Bright and early this morning, our friends at the New York Post posted this story to their website. "Cleveland is Seeing a Revival," reads the headline.
The miniature travel-style piece is basically a rundown of the Ohio City, Tremont and University Circle neighborhoods, highlighting their trendiest new joints and a few iconic landmarks — the West Side Market, St. Theodosius, etc. — with little commentary other than the hackneyed, wide-eyed "dying industrial town gets hip" angle.
It's not like I'm completely over that angle. I mean I still dig the postindustrial aesthetics and the fact that I feel entitled, by birth, to compensatory grit. It's just that I've seen so many stories celebrating this "renaissance" — Cool chefs! Unlimited microbrews! Arts out the wazoo! — that, in the first place, I think media peeps can stop peddling this "revival" as something new and unexplored.
"Hold your horses," a chorus of pundits interjects on what feels like a quarterly basis. "Cleveland — You heard right, Cleveland — is cooler than you always thought."
Plus, there's definitely been an emotional shift, at least from a native's perspective (i.e. mine). There was a time when seeing stories like these in national media outlets was exciting, almost validating. We have been acknowledged by the New York Times; therefore we are.
Now it's like, I don't know, we get it already. Nothing feels unique or worthwhile about this genre of "Cleveland-as-Phoenix" finger-pointing, especially because we've seen replicas of these stories (featuring the exact same content) a hundred times before.

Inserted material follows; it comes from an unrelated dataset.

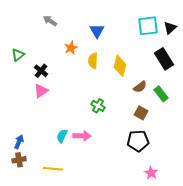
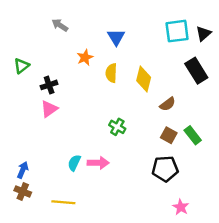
black cross: (41, 71) -> (49, 85), turned 32
green rectangle: (161, 94) -> (193, 135), moved
brown cross: (19, 160) -> (23, 191), turned 32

And is there anything to be gained from this coverage, other than a potentially modest boost in regional tourism? Are New Yorkers suddenly flocking to get their paws on the goods from "Cupcake Wars" winner Bon Bon Pastry & Cafe?
I doubt it.
I don't get the sense that "cosmopolitan" folks on the coasts suddenly respect us or something. I feel like Cleveland is the fat kid who got fit ten years ago, and New York (as a symbol for bigger, more established cool cities) are the popular kids who approach us every month announcing, "Oh my God, you've lost weight!"